L'affaire Raphaël Michel redistribue les cartes entre la production et le négoce dans la vallée du Rhône. En juin, ce négociant vraqueur, qui revendiquait le traitement de 900 000 hl/an dont un peu plus de 300 000 hl de vins rhodaniens, a été mis en examen pour fraude et escroquerie. Entre octobre 2013 et mars 2017, il aurait vendu 289 000 hl de côtes-du-rhône et 10 800 hl de côtes-du-rhône-villages alors que ces vins n'en étaient pas. Fin octobre, le négociant s'est placé sous procédure de sauvegarde. S'il réfute les faits qui lui sont reprochés, « la confiance en lui est entamée », juge un courtier vauclusien.
Des négociants qui s'approvisionnaient auprès de Raphaël Michel le quittent. « Ils se tournent vers les caves - soit directement, soit par l'intermédiaire des courtiers - car elles apportent des garanties de traçabilité », commente un responsable professionnel. De même, des entreprises à qui ce négociant avait pris des marchés frappent de nouveau aux portes des caves.

Votre objectif: Pouvez-vous poursuivre l'article ci-dessus sur l'affaire Raphaël Michel et le négoce des vins du Rhône, en reprenant juste après sa dernière phrase ?

Extraits de données:
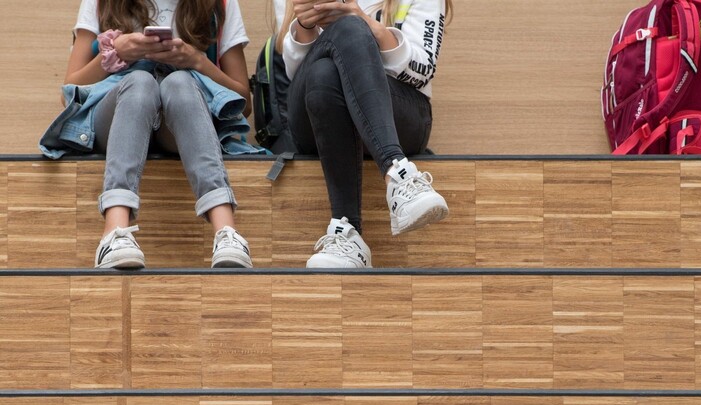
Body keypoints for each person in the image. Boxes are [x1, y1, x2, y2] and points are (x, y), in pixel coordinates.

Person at [44, 0, 255, 269]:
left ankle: (227, 233)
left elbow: (243, 103)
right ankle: (113, 233)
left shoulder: (220, 4)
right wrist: (116, 52)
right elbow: (70, 89)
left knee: (180, 81)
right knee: (140, 82)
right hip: (118, 115)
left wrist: (196, 62)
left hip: (177, 123)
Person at [276, 0, 453, 268]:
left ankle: (346, 231)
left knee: (349, 29)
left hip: (402, 112)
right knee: (325, 68)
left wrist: (369, 26)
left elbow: (423, 69)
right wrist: (304, 26)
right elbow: (293, 72)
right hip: (314, 117)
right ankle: (399, 175)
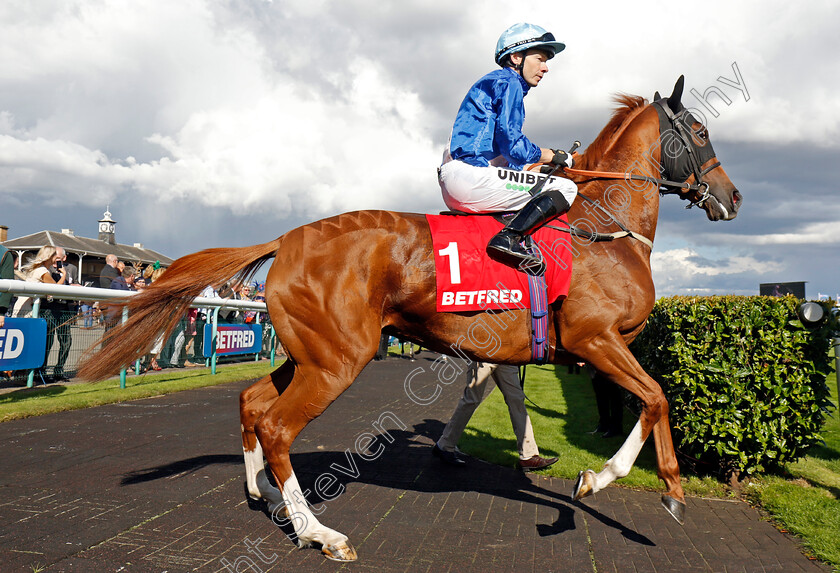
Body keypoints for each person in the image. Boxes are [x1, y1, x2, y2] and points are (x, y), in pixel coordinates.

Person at [437, 22, 578, 271]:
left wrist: (531, 169)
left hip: (462, 177)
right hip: (471, 177)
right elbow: (512, 144)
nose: (545, 68)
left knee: (543, 183)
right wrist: (552, 156)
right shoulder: (508, 82)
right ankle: (509, 238)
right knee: (566, 189)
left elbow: (503, 153)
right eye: (540, 59)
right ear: (516, 57)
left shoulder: (497, 83)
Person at [433, 362, 559, 471]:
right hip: (484, 351)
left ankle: (529, 455)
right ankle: (445, 445)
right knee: (471, 399)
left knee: (516, 399)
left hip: (506, 354)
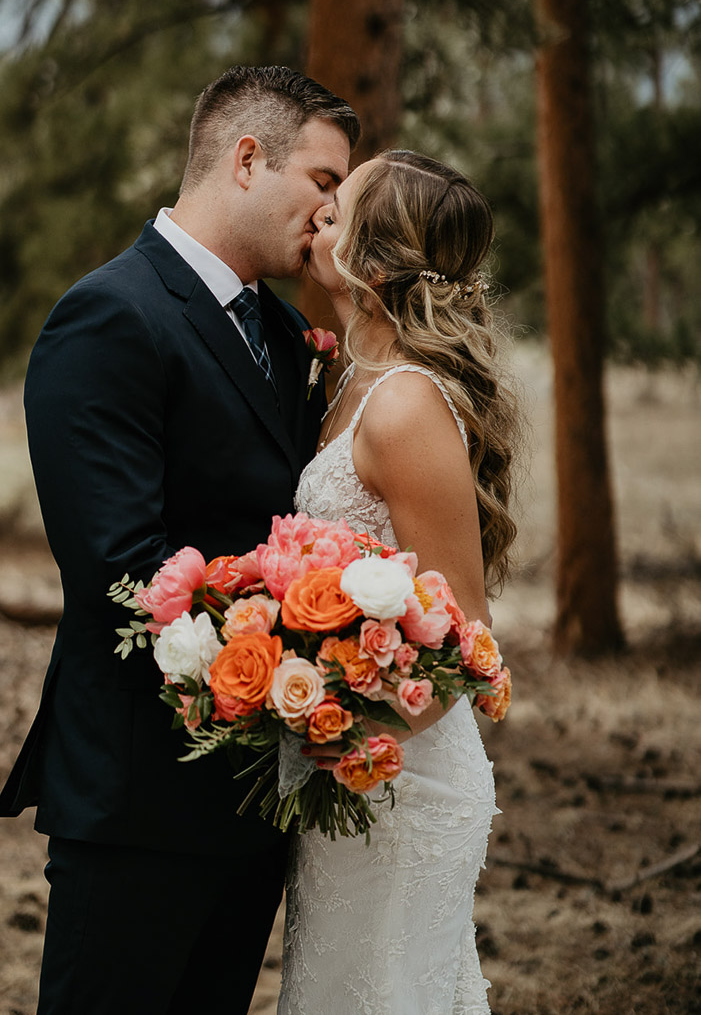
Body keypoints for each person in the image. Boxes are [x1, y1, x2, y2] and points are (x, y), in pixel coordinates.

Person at [0, 65, 360, 1015]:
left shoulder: (283, 330)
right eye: (323, 184)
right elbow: (120, 565)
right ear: (247, 158)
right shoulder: (110, 315)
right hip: (138, 796)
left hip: (253, 796)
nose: (328, 218)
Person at [278, 150, 519, 1015]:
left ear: (371, 265)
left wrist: (346, 728)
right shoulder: (346, 378)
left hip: (401, 781)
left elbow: (467, 632)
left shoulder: (405, 404)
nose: (315, 217)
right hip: (347, 775)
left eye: (334, 208)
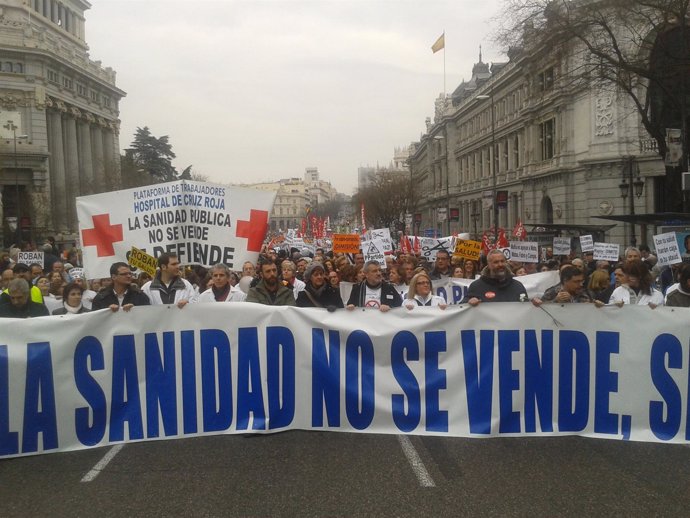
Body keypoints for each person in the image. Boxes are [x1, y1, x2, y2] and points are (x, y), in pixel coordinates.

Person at [462, 249, 528, 305]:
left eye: (502, 261)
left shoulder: (518, 286)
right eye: (496, 262)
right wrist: (468, 302)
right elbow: (461, 309)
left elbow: (526, 307)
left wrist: (533, 303)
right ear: (488, 265)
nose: (500, 264)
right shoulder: (476, 286)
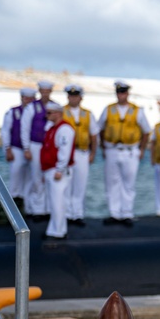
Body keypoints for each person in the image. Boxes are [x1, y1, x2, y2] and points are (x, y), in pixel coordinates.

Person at [98, 80, 151, 226]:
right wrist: (103, 147)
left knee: (129, 183)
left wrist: (141, 149)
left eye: (123, 92)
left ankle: (127, 213)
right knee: (112, 182)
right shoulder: (108, 110)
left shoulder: (137, 110)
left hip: (130, 151)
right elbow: (100, 128)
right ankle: (114, 213)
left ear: (127, 94)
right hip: (112, 149)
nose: (121, 95)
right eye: (118, 92)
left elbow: (146, 131)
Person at [62, 84, 98, 226]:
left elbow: (94, 135)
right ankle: (66, 213)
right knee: (66, 184)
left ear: (81, 98)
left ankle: (77, 214)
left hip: (82, 152)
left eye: (76, 96)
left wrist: (93, 153)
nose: (73, 98)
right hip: (66, 153)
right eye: (71, 96)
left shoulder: (88, 114)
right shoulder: (62, 112)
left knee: (80, 184)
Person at [39, 102, 75, 240]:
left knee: (57, 202)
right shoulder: (52, 128)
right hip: (50, 169)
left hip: (57, 170)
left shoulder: (64, 129)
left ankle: (57, 232)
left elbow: (64, 151)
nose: (46, 115)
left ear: (58, 113)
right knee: (54, 202)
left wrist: (60, 169)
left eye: (49, 113)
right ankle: (56, 229)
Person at [20, 79, 55, 219]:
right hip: (35, 145)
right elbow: (25, 128)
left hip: (49, 147)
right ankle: (37, 209)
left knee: (48, 177)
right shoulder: (32, 107)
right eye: (43, 91)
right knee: (36, 177)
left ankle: (47, 208)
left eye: (48, 91)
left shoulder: (55, 106)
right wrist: (26, 148)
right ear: (40, 92)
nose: (45, 94)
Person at [2, 87, 36, 210]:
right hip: (16, 148)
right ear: (21, 98)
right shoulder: (13, 112)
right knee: (15, 176)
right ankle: (12, 207)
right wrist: (7, 149)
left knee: (30, 179)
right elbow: (6, 131)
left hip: (31, 149)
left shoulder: (37, 113)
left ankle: (26, 207)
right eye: (26, 98)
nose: (28, 101)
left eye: (31, 99)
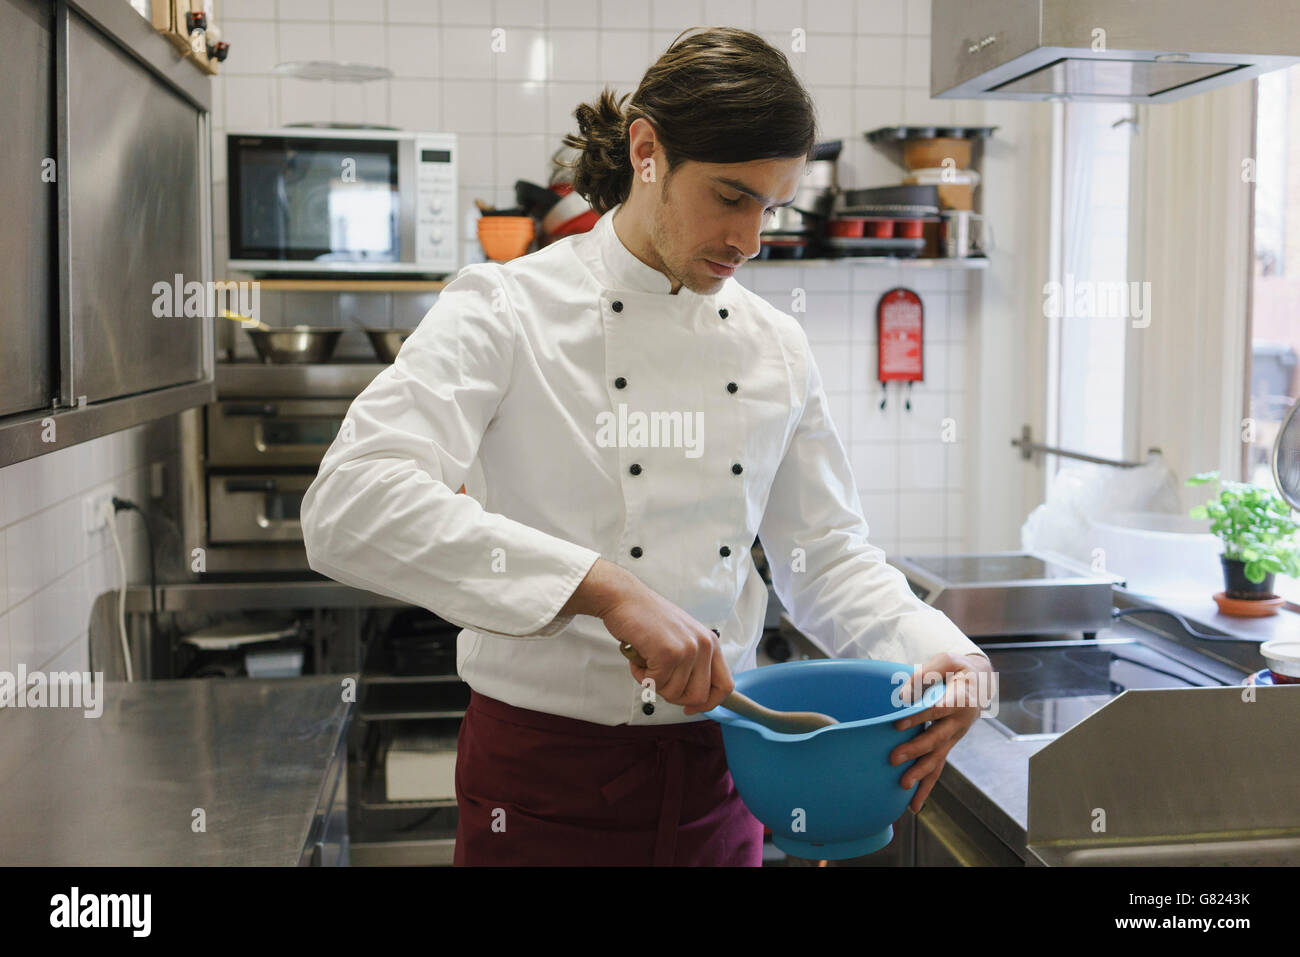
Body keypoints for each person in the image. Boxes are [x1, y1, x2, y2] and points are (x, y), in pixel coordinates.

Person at [300, 26, 992, 867]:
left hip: (724, 774)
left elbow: (827, 558)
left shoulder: (776, 347)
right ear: (646, 150)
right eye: (731, 197)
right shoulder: (505, 309)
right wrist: (605, 589)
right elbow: (347, 505)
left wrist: (941, 652)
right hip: (542, 781)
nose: (750, 240)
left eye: (770, 208)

Réponse:
Michel Bellier en voit défiler. « Des négociants qui ne passaient plus par nous reviennent, expose le président de la coopérative Costebelle, à Tulette (Drôme), qui produit 100 000 hl/an et en vend un peu moins de la moitié en vrac. Les volumes concernés ne sont pas énormes, 1 000 à 1 500 hl d'appellations Côtes-du-Rhône et Côtes-du-Rhône-villages, mais c'est tout de même intéressant. »
Olivier Andrieu, le directeur de la coopérative de Roaix Séguret (Vaucluse), qui vinifie 30 000 hl/an en moyenne et vend 100 % au négoce, est sollicité par des acheteurs qu'il n'avait jamais vus. Toutefois, il lui est difficile de dire s'il s'agit de la conséquence des mésaventures du négociant vraqueur.
L'appellation Côtes-du-Rhône enregistre une récolte 2017 historiquement basse : 1,1 million d'hectolitres, soit 30 % de moins que l'an passé. « D'où cet empressement des acheteurs », enchaîne Olivier Andrieu.
Reste que, pour les metteurs en marché, l'approvisionnement en direct auprès de la production s'avère plus contraignant qu'auprès d'un vraqueur. « Avec les coopératives, ils doivent signer des échéanciers de paiement et s'engager à respecter des délais de retiraison, expose un courtier local. Elles demandent que les vins soient enlevés avant l'arrivée de la nouvelle récolte. » Ce qui n'est pas le cas des vraqueurs.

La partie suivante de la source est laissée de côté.